Visual localization plays an essential role in Unmanned Aerial Vehicle (UAV) tasks such as delivery, seed sowing, etc. Typically for these tasks, the majority of the travel is composed of fixed, point-to-point routes. Therefore if we make it possible to collect good-quality data with just one manual pre-flight on the routes, and learn a data-driven re-localization module requiring only images, then we can effectively leverage the few expensive high-end UAVs and the large quantity of regular UAVs. This will bring great autonomy to the regular UAVs and be much more economical in large-scale deployment.
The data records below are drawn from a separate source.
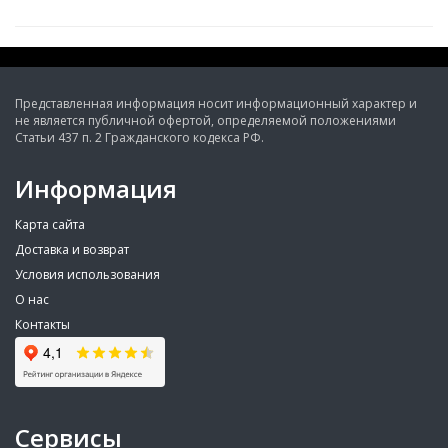
Представленная информация носит информационный характер и
не является публичной офертой, определяемой положениями
Статьи 437 п. 2 Гражданского кодекса РФ.
Информация
Карта сайта
Доставка и возврат
Условия использования
О нас
Контакты
Сервисы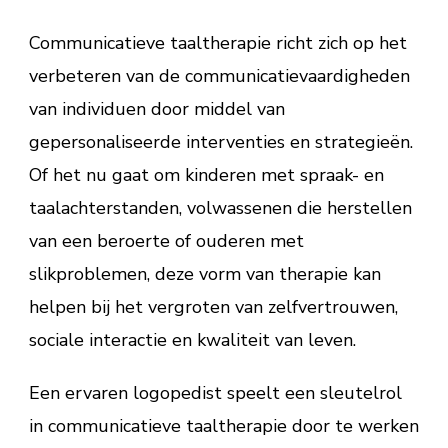
Communicatieve taaltherapie richt zich op het
verbeteren van de communicatievaardigheden
van individuen door middel van
gepersonaliseerde interventies en strategieën.
Of het nu gaat om kinderen met spraak- en
taalachterstanden, volwassenen die herstellen
van een beroerte of ouderen met
slikproblemen, deze vorm van therapie kan
helpen bij het vergroten van zelfvertrouwen,
sociale interactie en kwaliteit van leven.
Een ervaren logopedist speelt een sleutelrol
in communicatieve taaltherapie door te werken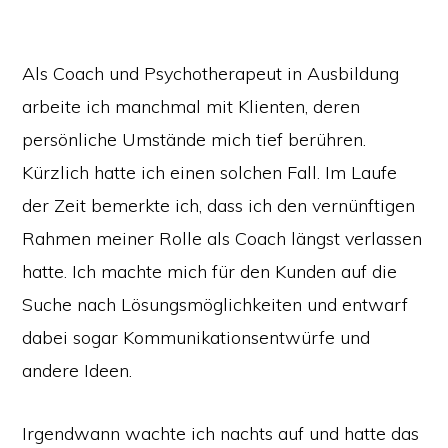
Als Coach und Psychotherapeut in Ausbildung
arbeite ich manchmal mit Klienten, deren
persönliche Umstände mich tief berühren.
Kürzlich hatte ich einen solchen Fall. Im Laufe
der Zeit bemerkte ich, dass ich den vernünftigen
Rahmen meiner Rolle als Coach längst verlassen
hatte. Ich machte mich für den Kunden auf die
Suche nach Lösungsmöglichkeiten und entwarf
dabei sogar Kommunikationsentwürfe und
andere Ideen.
Irgendwann wachte ich nachts auf und hatte das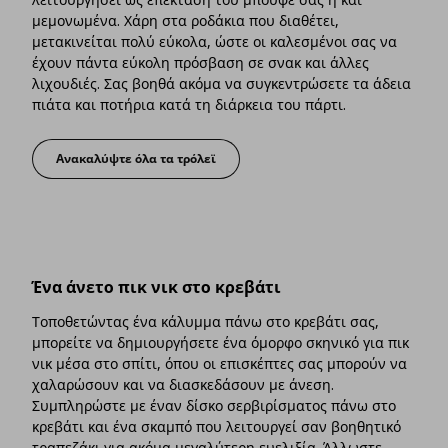
μεμονωμένα. Χάρη στα ροδάκια που διαθέτει,
μετακινείται πολύ εύκολα, ώστε οι καλεσμένοι σας να
έχουν πάντα εύκολη πρόσβαση σε σνακ και άλλες
λιχουδιές. Σας βοηθά ακόμα να συγκεντρώσετε τα άδεια
πιάτα και ποτήρια κατά τη διάρκεια του πάρτι.
Ανακαλύψτε όλα τα τρόλεϊ
Πάντα υπάρχει χώρος για ένα τρόλεϊ
Ένα άνετο πικ νικ στο κρεβάτι
Τοποθετώντας ένα κάλυμμα πάνω στο κρεβάτι σας,
μπορείτε να δημιουργήσετε ένα όμορφο σκηνικό για πικ
νικ μέσα στο σπίτι, όπου οι επισκέπτες σας μπορούν να
χαλαρώσουν και να διασκεδάσουν με άνεση.
Συμπληρώστε με έναν δίσκο σερβιρίσματος πάνω στο
κρεβάτι και ένα σκαμπό που λειτουργεί σαν βοηθητικό
τραπεζάκι για ακόμα μεγαλύτερη ευελιξία. Άλλωστε,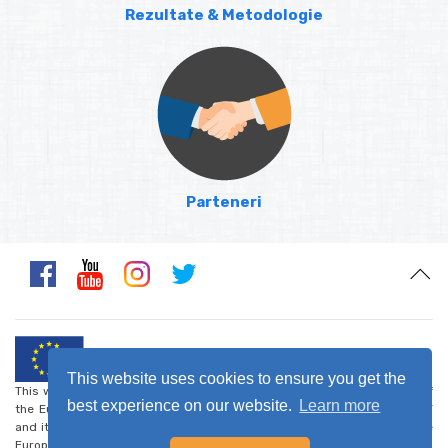
Rezultate & Metodologie
Parteneri
This website uses cookies to ensure you get the
This website was created and maintained with the financial support of
best experience on our website.
Learn more
the European Union. Its contents are the sole responsibility of CARDET
and its project partners and do not necessarily reflect the views of the
European Union.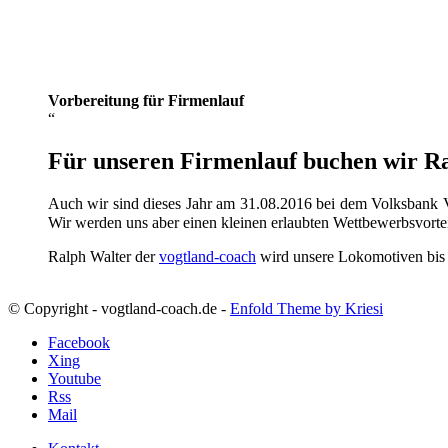
Vorbereitung für Firmenlauf
Für unseren Firmenlauf buchen wir Ral
Auch wir sind dieses Jahr am 31.08.2016 bei dem Volksbank V
Wir werden uns aber einen kleinen erlaubten Wettbewerbsvorte
Ralph Walter der
vogtland-coach
wird unsere Lokomotiven bis da
© Copyright - vogtland-coach.de -
Enfold Theme by Kriesi
Facebook
Xing
Youtube
Rss
Mail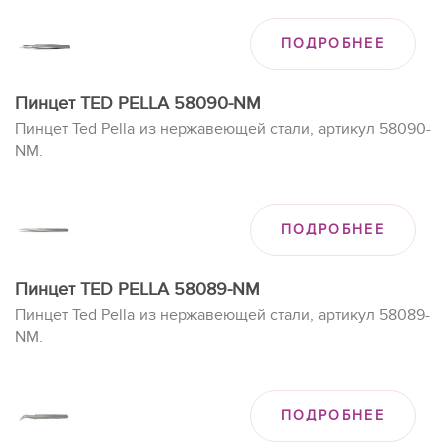
ПОДРОБНЕЕ
Пинцет TED PELLA 58090-NM
Пинцет Ted Pella из нержавеющей стали, артикул 58090-
NM.
ПОДРОБНЕЕ
Пинцет TED PELLA 58089-NM
Пинцет Ted Pella из нержавеющей стали, артикул 58089-
NM.
ПОДРОБНЕЕ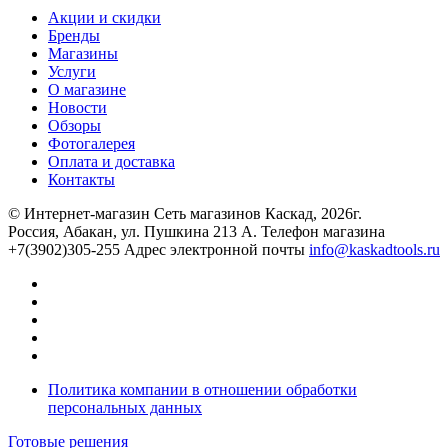
Акции и скидки
Бренды
Магазины
Услуги
О магазине
Новости
Обзоры
Фотогалерея
Оплата и доставка
Контакты
© Интернет-магазин Сеть магазинов Каскад, 2026г.
Россия, Абакан, ул. Пушкина 213 А. Телефон магазина
+7(3902)305-255 Адрес электронной почты
info@kaskadtools.ru
Политика компании в отношении обработки
персональных данных
Готовые решения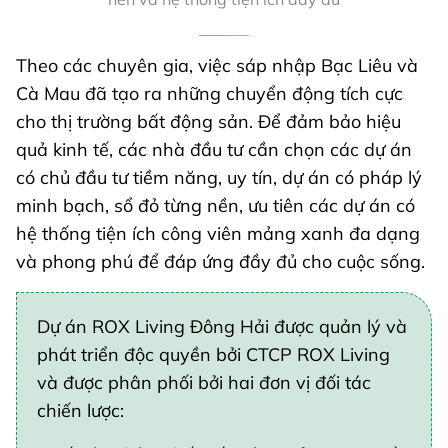
Theo các chuyên gia, việc sáp nhập Bạc Liêu và
Cà Mau đã tạo ra những chuyển động tích cực
cho thị trường bất động sản. Để đảm bảo hiệu
quả kinh tế, các nhà đầu tư cần chọn các dự án
có chủ đầu tư tiềm năng, uy tín, dự án có pháp lý
minh bạch, sổ đỏ từng nền, ưu tiên các dự án có
hệ thống tiện ích công viên mảng xanh đa dạng
và phong phú để đáp ứng đầy đủ cho cuộc sống.
Dự án ROX Living Đông Hải được quản lý và
phát triển độc quyền bởi CTCP ROX Living
và được phân phối bởi hai đơn vị đối tác
chiến lược: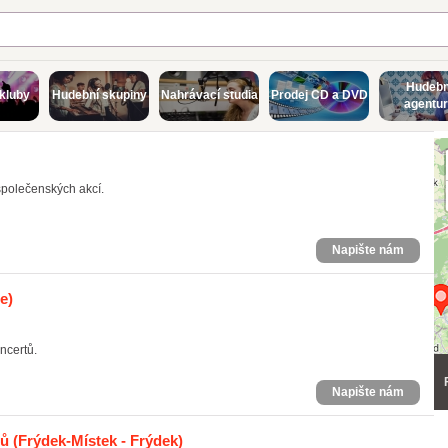
Hudebn
kluby
Hudební skupiny
Nahrávací studia
Prodej CD a DVD
agentu
společenských akcí.
Napište nám
e)
ncertů.
Napište nám
tů
(Frýdek-Místek - Frýdek)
Keep calm and stay light-weight

By keeping the learning phase offline, the UAV only needs the camera images on-the-fly for inference. The re-localization module is a separate approach from conventional visual odometry as a fail-safe plan. Therefore, it should be less susceptible to what conventional odometry fails at, such as drifting and tracking lost, and be able to work in the absence of GPS, network connection, etc. And of course, it should be accurate during pose estimation.

Separate Prediction

We thereby propose 2 methods to achieve such goals. One is to develop a separate localization module. In case of a lost track, this module can independently predict a pose for planning and control, meanwhile help to re-initialize a state for the visual odometry. Because this is an independent prediction, it is safe even when VO loses its tracking entirely.
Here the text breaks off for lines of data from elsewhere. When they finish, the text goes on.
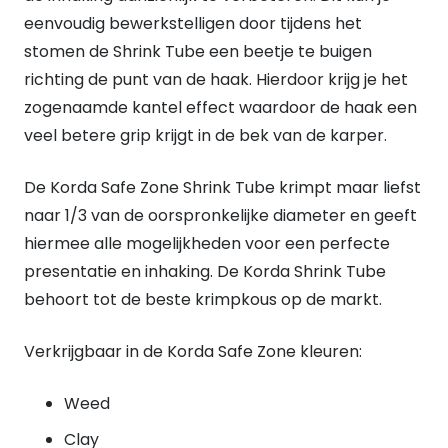
1.2mm
eenvoudig bewerkstelligen door tijdens het
Clay
stomen de Shrink Tube een beetje te buigen
quantity
richting de punt van de haak. Hierdoor krijg je het
zogenaamde kantel effect waardoor de haak een
veel betere grip krijgt in de bek van de karper.
De Korda Safe Zone Shrink Tube krimpt maar liefst
naar 1/3 van de oorspronkelijke diameter en geeft
hiermee alle mogelijkheden voor een perfecte
presentatie en inhaking. De Korda Shrink Tube
behoort tot de beste krimpkous op de markt.
Verkrijgbaar in de Korda Safe Zone kleuren:
Weed
Clay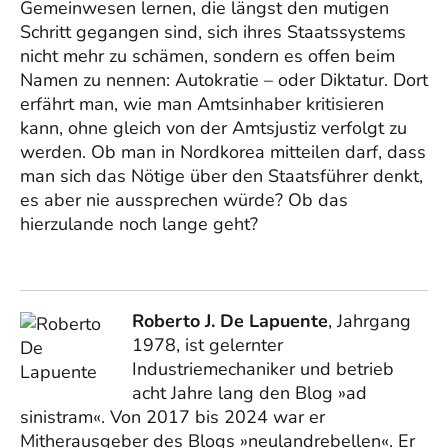
Gemeinwesen lernen, die längst den mutigen
Schritt gegangen sind, sich ihres Staatssystems
nicht mehr zu schämen, sondern es offen beim
Namen zu nennen: Autokratie – oder Diktatur. Dort
erfährt man, wie man Amtsinhaber kritisieren
kann, ohne gleich von der Amtsjustiz verfolgt zu
werden. Ob man in Nordkorea mitteilen darf, dass
man sich das Nötige über den Staatsführer denkt,
es aber nie aussprechen würde? Ob das
hierzulande noch lange geht?
Roberto J. De Lapuente
, Jahrgang
1978, ist gelernter
Industriemechaniker und betrieb
acht Jahre lang den Blog »ad
sinistram«. Von 2017 bis 2024 war er
Mitherausgeber des Blogs »neulandrebellen«. Er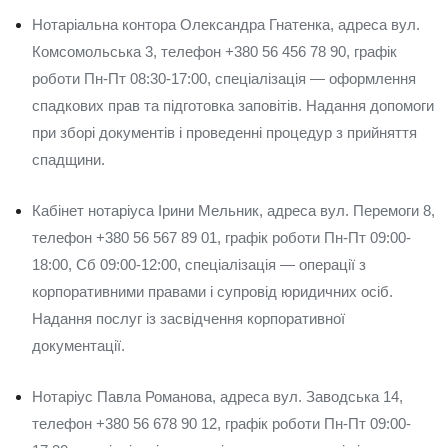
Нотаріальна контора Олександра Гнатенка, адреса вул.
Комсомольська 3, телефон +380 56 456 78 90, графік
роботи Пн-Пт 08:30-17:00, спеціалізація — оформлення
спадкових прав та підготовка заповітів. Надання допомоги
при зборі документів і проведенні процедур з прийняття
спадщини.
Кабінет нотаріуса Ірини Мельник, адреса вул. Перемоги 8,
телефон +380 56 567 89 01, графік роботи Пн-Пт 09:00-
18:00, Сб 09:00-12:00, спеціалізація — операції з
корпоративними правами і супровід юридичних осіб.
Надання послуг із засвідчення корпоративної
документації.
Нотаріус Павла Романова, адреса вул. Заводська 14,
телефон +380 56 678 90 12, графік роботи Пн-Пт 09:00-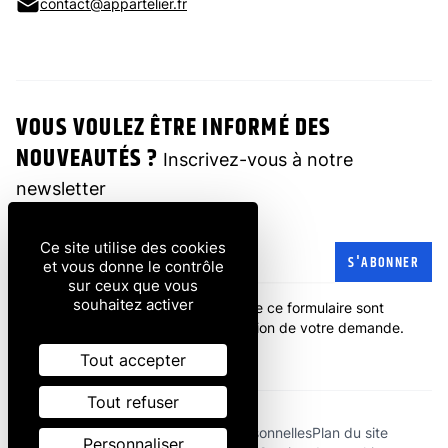
contact@appartelier.fr
VOUS VOULEZ ÊTRE INFORMÉ DES
NOUVEAUTÉS ?
Inscrivez-vous à notre
newsletter
Ce site utilise des cookies
Adresse e-mail
S'ABONNER
et vous donne le contrôle
sur ceux que vous
souhaitez activer
Les informations recueillies à partir de ce formulaire sont
transmises à l'entreprise pour la gestion de votre demande.
politique de confidentialité
.
Tout accepter
Tout refuser
Mentions légales
Données personnelles
Plan du site
Personnaliser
Soft-RANSAC for Separate Prediction

Our first approach is to develop a separate prediction module, based on scene coordinate regression plus differentiable ransac. Given the input image, the network predicts the corresponding spatial xyz coordinates for the pixels in the input. The output scene coordinates are selected by a soft RANSAC and then go through the PnP algorithm to generate the estimation of the camera pose. From RANSAC we generate a pool of pose estimations, and then we back-project the ground truth scene coordinates into the camera frame to evaluate how well it is aligned with the estimation, and select the best one as the final output.

Pose Correction

Alternatively, we can also train a network which, instead of proposing its own prediction, but rather tries to correct the output of the visual odometry.This approach is more actively engaging with the visual odometry to reduce the possibility of losing a track. It should work better than a separate prediction when visual odometry is only off by a small amount, but may be challenged when VO is off by too much, in which case we can still fall back to a separate prediction.
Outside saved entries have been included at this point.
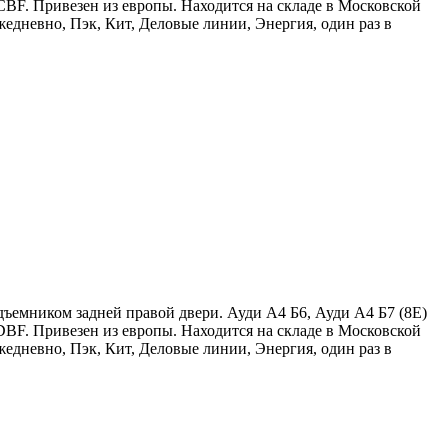
CBF. Привезен из европы. Находится на складе в Московской
едневно, Пэк, Кит, Деловые линии, Энергия, один раз в
ъемником задней правой двери. Ауди А4 Б6, Ауди А4 Б7 (8Е)
DBF. Привезен из европы. Находится на складе в Московской
едневно, Пэк, Кит, Деловые линии, Энергия, один раз в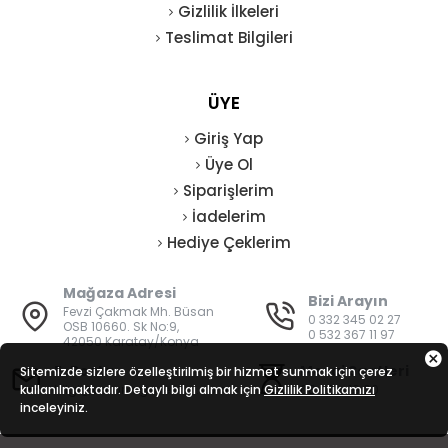
Gizlilik İlkeleri
Teslimat Bilgileri
ÜYE
Giriş Yap
Üye Ol
Siparişlerim
İadelerim
Hediye Çeklerim
Mağaza Adresi
Bizi Arayın
Fevzi Çakmak Mh. Büsan
0 332 345 02 27
OSB 10660. Sk No:9,
0 532 367 11 97
42050 Karatay/Konya
E-Posta
Mesai Saatleri
Sitemizde sizlere özelleştirilmiş bir hizmet sunmak için çerez
kullanılmaktadır. Detaylı bilgi almak için
bilgi@vatanisguvenligi.com
Gizlilik Politikamızı
08:00 - 19:00
inceleyiniz.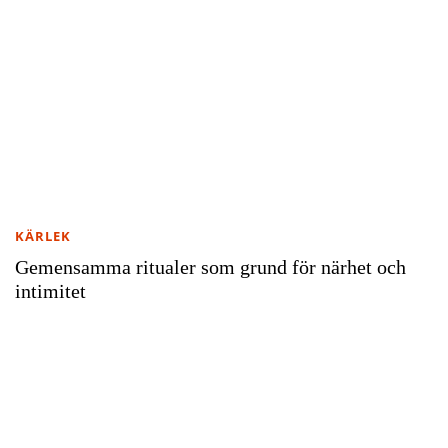
KÄRLEK
Gemensamma ritualer som grund för närhet och
intimitet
The Self-Supervised Pipeline of Pose Correction

The input to the network is two images and the ego-motion estimated by a non-learning VO algorithm. The pose correction network will output pose correction, also depth map to guide the reconstruction of images between different frames, and use the reconstructed image to compute the photometric reconstruction loss. The network also outputs an explainability mask to filter out the outlier regions, for instance, moving objects, occlusions, etc. Using photometric reconstruction loss seems more reasonable than just fitting the pose difference.